Guillermo García Pulido payé avec du sang son accouchement samedi dernier Alalpardo, arrêt de la dernière série de la deuxième phase du Coupe Chenel. Une grenade étendue entrant pour tuer son premier à partir de laquelle, heureusement, il se rétablit déjà avec le fer moral qui caractérise les combattants.
«Je commence à marcher et j'ai déjà pu me lever, même si je ne sais pas combien le temps de récupération sera. J'attends que je fasse une échographie pour voir le panorama et cela me dira des délais et d'autres indications. Évidemment, je veux revenir dès que possible, mais je ne veux pas non plus forcer les choses, fondamentalement parce que je viens de me lever ce matin.

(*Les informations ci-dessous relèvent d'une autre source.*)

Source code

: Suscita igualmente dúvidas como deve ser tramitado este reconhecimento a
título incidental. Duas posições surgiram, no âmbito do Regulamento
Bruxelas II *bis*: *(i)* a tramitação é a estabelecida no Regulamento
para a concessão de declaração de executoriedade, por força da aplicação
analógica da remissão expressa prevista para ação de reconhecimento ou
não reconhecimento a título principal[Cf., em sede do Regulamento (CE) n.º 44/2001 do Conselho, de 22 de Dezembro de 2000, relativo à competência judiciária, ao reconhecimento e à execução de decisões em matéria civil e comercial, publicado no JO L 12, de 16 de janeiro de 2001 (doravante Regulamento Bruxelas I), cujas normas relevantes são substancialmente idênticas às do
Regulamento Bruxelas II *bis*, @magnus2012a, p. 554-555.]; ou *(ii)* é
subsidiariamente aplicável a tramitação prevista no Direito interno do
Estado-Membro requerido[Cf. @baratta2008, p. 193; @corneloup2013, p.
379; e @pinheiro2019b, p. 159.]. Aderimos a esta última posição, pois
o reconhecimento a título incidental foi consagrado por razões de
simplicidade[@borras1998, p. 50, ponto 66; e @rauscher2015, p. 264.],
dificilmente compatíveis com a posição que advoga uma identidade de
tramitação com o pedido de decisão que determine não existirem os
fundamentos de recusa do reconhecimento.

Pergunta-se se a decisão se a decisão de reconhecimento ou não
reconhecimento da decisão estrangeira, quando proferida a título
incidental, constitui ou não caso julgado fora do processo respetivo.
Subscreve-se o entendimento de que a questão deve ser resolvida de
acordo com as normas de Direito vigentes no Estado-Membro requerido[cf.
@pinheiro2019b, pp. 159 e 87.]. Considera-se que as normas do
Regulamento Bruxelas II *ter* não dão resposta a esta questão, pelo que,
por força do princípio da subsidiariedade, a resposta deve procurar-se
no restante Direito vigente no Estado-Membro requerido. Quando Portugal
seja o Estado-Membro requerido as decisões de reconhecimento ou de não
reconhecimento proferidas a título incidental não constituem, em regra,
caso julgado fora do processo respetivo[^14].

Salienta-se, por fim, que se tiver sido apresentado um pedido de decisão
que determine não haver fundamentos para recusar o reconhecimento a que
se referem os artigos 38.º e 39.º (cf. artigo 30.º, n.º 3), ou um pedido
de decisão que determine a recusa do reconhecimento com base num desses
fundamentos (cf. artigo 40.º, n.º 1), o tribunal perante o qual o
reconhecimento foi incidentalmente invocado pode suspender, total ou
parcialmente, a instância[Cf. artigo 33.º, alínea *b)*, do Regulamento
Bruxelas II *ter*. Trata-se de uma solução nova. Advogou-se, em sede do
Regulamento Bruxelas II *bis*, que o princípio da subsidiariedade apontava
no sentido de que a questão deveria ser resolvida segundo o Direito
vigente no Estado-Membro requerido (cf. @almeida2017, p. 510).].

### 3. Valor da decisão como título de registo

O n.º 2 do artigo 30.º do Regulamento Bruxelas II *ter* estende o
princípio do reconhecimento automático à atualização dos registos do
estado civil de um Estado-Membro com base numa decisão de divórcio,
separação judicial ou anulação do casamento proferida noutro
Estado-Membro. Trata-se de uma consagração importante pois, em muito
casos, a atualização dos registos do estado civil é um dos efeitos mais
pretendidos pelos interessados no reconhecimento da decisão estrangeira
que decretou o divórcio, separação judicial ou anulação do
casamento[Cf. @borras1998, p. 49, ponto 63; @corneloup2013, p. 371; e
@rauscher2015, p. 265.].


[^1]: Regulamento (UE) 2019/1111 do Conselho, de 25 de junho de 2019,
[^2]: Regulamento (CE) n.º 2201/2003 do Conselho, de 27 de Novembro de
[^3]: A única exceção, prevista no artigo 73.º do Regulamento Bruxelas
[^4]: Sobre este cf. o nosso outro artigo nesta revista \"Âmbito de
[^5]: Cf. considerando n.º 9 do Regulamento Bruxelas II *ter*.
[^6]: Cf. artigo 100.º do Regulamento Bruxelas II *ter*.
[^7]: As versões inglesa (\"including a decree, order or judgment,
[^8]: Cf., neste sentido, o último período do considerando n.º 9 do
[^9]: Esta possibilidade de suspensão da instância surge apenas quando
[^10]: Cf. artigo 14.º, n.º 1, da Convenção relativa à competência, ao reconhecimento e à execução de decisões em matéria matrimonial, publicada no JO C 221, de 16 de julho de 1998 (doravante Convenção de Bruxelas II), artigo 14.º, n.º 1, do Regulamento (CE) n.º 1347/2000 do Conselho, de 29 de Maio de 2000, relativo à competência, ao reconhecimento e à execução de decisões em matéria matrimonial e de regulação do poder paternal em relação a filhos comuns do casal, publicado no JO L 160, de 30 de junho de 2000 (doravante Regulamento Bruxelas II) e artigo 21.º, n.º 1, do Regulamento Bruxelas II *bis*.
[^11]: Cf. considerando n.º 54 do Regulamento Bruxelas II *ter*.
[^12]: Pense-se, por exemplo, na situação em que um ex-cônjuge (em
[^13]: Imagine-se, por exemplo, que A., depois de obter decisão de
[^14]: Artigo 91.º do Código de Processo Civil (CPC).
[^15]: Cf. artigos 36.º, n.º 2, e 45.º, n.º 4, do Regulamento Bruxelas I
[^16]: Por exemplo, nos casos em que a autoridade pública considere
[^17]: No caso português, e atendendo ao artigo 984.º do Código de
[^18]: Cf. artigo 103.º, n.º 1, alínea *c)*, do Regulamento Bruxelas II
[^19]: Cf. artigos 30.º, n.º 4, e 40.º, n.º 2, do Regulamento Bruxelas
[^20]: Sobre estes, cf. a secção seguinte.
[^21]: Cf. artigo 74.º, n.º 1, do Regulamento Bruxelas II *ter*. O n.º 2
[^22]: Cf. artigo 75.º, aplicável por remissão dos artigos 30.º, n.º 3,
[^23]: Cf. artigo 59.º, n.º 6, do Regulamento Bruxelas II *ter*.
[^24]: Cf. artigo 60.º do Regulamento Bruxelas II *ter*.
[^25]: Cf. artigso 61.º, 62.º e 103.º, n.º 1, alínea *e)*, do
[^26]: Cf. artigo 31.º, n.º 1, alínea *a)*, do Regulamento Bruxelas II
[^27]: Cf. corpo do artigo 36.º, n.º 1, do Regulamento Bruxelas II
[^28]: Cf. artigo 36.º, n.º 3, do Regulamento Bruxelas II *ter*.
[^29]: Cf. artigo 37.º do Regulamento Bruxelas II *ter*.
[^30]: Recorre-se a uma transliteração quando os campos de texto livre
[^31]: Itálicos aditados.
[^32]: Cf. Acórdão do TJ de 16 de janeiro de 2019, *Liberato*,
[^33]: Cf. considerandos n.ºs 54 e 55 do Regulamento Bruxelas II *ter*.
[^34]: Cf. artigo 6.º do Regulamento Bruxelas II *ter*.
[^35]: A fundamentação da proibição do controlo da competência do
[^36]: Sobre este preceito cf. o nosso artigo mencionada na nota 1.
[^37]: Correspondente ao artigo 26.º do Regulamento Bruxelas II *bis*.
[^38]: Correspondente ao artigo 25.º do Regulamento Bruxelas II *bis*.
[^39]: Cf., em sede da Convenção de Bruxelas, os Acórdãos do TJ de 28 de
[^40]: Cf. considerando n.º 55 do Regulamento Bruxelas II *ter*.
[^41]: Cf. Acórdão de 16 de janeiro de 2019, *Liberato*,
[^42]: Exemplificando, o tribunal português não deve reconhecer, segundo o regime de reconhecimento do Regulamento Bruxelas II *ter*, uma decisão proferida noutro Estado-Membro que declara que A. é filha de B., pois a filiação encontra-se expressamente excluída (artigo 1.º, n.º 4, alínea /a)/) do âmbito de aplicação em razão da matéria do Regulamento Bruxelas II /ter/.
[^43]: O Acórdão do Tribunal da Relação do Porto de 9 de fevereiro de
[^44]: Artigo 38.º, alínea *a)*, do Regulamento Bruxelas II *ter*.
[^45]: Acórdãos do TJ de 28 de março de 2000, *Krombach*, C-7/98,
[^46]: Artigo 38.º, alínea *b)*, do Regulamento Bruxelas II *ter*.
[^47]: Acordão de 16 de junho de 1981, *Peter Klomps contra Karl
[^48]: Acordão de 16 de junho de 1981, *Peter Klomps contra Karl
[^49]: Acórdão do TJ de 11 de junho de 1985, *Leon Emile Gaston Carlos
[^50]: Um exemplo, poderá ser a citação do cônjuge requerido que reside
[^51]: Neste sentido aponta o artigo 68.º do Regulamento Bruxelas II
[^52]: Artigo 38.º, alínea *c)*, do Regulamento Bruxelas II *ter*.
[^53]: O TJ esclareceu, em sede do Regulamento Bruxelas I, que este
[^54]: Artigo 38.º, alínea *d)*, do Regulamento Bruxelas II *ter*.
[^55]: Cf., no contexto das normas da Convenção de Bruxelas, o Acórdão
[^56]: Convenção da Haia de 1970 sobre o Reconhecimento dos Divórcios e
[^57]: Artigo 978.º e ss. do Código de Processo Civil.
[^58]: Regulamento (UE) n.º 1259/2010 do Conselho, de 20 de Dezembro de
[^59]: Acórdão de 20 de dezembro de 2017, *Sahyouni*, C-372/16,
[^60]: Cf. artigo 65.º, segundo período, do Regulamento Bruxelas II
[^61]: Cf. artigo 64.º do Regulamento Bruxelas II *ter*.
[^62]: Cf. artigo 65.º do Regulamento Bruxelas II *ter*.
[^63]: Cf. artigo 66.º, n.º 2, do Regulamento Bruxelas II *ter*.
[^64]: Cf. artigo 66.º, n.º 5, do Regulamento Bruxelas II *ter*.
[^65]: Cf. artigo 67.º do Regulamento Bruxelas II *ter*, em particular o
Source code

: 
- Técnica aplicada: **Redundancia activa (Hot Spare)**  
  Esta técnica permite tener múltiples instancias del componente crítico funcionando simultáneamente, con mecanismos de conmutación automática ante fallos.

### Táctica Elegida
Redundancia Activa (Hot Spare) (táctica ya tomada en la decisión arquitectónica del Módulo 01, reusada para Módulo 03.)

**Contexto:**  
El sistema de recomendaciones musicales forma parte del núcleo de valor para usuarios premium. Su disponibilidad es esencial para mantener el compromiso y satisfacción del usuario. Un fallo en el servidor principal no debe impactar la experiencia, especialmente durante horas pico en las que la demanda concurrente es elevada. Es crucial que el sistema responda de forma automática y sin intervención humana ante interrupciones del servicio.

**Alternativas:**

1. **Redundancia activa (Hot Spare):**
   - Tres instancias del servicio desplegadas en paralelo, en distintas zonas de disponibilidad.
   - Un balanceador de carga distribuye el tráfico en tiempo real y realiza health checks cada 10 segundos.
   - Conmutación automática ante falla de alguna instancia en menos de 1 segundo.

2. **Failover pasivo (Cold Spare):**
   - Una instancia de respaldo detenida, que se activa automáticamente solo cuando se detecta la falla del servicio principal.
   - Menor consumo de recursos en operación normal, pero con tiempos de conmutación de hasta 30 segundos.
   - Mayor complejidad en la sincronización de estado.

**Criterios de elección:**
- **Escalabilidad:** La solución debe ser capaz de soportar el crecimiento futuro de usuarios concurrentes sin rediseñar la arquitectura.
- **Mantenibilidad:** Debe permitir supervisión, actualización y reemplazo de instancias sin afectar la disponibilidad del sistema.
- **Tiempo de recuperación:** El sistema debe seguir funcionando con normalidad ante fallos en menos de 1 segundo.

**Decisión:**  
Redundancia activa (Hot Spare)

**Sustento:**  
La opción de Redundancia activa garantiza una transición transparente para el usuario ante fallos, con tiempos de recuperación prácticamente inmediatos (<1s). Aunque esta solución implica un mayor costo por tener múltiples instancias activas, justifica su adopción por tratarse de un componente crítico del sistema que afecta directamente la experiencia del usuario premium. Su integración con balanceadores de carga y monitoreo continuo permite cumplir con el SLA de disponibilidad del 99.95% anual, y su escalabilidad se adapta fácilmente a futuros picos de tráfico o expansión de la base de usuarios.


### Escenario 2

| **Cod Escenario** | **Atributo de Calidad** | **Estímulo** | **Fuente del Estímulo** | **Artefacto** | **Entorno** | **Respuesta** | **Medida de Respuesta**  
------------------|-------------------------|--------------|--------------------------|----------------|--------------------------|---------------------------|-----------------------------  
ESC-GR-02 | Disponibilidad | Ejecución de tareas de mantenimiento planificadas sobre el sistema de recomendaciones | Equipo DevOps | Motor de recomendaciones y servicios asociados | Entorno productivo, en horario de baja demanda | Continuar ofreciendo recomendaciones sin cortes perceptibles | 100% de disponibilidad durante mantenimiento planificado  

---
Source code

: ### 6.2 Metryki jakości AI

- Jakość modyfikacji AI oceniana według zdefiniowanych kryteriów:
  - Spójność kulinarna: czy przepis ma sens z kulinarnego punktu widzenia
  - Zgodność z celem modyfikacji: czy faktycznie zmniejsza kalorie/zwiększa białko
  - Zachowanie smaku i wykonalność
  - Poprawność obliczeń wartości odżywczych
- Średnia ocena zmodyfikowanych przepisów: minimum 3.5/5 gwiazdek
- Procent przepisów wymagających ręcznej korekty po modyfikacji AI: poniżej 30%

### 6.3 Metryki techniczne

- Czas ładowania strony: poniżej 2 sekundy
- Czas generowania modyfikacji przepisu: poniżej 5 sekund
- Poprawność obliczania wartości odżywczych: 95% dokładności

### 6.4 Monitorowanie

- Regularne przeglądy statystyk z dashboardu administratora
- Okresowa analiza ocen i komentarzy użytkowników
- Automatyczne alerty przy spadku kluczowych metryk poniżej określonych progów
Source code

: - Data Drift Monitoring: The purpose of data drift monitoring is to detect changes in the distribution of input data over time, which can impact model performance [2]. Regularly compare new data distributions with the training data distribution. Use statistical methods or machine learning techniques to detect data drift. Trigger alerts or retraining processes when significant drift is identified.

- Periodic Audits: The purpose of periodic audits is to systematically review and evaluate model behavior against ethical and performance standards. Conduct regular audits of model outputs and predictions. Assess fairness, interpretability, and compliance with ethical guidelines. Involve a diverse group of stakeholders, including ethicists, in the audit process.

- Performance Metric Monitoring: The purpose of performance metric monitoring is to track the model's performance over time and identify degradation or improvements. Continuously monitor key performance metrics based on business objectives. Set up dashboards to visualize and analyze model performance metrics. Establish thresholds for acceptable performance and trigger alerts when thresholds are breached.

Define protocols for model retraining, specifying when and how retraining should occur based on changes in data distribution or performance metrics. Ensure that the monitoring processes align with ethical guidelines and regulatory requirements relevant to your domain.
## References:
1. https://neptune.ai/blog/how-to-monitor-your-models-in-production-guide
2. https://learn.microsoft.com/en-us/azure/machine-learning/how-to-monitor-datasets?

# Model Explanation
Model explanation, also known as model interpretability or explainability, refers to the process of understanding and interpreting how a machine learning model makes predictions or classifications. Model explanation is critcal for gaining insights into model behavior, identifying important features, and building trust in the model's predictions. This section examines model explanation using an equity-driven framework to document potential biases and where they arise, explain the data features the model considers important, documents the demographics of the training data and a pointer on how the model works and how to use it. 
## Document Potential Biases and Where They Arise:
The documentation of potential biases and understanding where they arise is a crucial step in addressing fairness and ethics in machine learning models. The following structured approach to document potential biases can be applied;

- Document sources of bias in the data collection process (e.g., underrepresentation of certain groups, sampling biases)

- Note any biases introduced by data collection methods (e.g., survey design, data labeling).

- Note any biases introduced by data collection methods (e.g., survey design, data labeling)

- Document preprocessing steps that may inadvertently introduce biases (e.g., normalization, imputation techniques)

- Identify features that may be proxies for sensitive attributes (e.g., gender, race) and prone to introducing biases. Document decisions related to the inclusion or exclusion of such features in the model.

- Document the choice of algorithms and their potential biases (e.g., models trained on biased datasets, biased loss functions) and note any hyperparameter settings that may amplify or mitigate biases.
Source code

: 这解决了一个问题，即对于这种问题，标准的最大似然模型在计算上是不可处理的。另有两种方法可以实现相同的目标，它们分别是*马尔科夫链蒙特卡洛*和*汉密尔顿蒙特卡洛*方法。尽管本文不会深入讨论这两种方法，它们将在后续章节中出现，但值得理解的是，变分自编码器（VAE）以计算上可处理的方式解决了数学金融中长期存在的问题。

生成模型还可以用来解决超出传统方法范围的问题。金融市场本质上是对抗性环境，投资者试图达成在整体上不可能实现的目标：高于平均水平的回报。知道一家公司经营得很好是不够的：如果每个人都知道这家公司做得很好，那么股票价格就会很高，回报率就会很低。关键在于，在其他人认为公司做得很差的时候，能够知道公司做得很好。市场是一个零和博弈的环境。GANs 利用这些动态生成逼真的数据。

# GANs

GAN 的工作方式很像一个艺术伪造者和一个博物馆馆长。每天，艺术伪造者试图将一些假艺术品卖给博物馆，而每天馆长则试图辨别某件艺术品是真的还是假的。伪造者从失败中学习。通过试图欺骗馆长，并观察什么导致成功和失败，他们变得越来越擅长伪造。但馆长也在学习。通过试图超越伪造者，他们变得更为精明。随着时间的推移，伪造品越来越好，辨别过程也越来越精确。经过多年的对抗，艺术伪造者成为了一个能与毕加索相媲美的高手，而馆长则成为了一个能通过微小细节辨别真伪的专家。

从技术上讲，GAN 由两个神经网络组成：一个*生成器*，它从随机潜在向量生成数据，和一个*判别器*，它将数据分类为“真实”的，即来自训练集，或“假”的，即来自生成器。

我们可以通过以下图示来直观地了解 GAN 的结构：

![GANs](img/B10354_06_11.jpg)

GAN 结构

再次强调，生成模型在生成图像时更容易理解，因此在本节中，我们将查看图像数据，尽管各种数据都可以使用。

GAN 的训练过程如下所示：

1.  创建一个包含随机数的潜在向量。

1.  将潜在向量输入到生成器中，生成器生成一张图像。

Samedi, j'ai eu du mal à me lever parce que je ne pouvais toujours pas ' compte García Pulido.
La Cornada, d'une extension considérable, a comme grand handicap la limitation du mouvement qui a provoqué le tolède, en plus d'autres destructions musculaires de la considération. «La Cornada, 25 cm. Au total, il présente deux trajectoires. L'un des 10 cm. Cela va à la cuisse et c'est celui qui produit de la détruire dans le vaisseau interne et les dommages musculaires, qui m'empêche de marcher. L'autre, 15 cm., Je descends à mon genou mais il est plus propre et sans autant d'affectation que l'autre », Expliquez le Tolède.
Avant l'accident, Pulido avait mis un bon spécimen de Monter l'ermitage. L'ambition l'a fait ne pas se soulager et se jeter avec tout dans le sort suprême. 'Le taureau de Monter l'ermitage C'était un grand taureau, je pouvais être à l'aise avec lui pour les deux pythons. C'était une tâche mesurée parce que l'animal passait et, avec l'épée, je savais que je devais me jeter parce que la récompense pouvait être grande. Nous connaissons tous l'importance du Coupe Chenel '.
La livraison n'est pas négociée et celle de Castillo de Bayuela a payé le prix de la grande dimension qui donne pendant le concours. «Je me suis lancé droit et avec une grande foi, avec la malchance que le Python m'attrape et me fait mal. Quand je reste par terre et que je vois la Cornade, j'essaie de me lever et de voir si je peux continuer, mais je me rends compte que je ne pouvais pas rejoindre parce que, en gros, je ne pouvais pas soutenir ma jambe, ' Ajouter poli.
Nous posons des questions sur sa présence possible dans la phase suivante, à laquelle il répond sincèrement et déléguant cette décision dans laquelle ils composent le jury. «C'est quelque chose qui ne dépend pas de moi. Ce que je crois ou que je pense ne sera pas ce que les jurés pensent, donc nous devrons voir. J'ai fait mon travail, pitié que je ne pouvais en tuer qu'un, que j'aurais aimé tuer l'autre, c'est moi. Je ne peux pas dire grand-chose parce que je n'ai pas vu les collègues ou je sais à quel niveau ils étaient, je suis resté dans le second ', concluant García Pulido.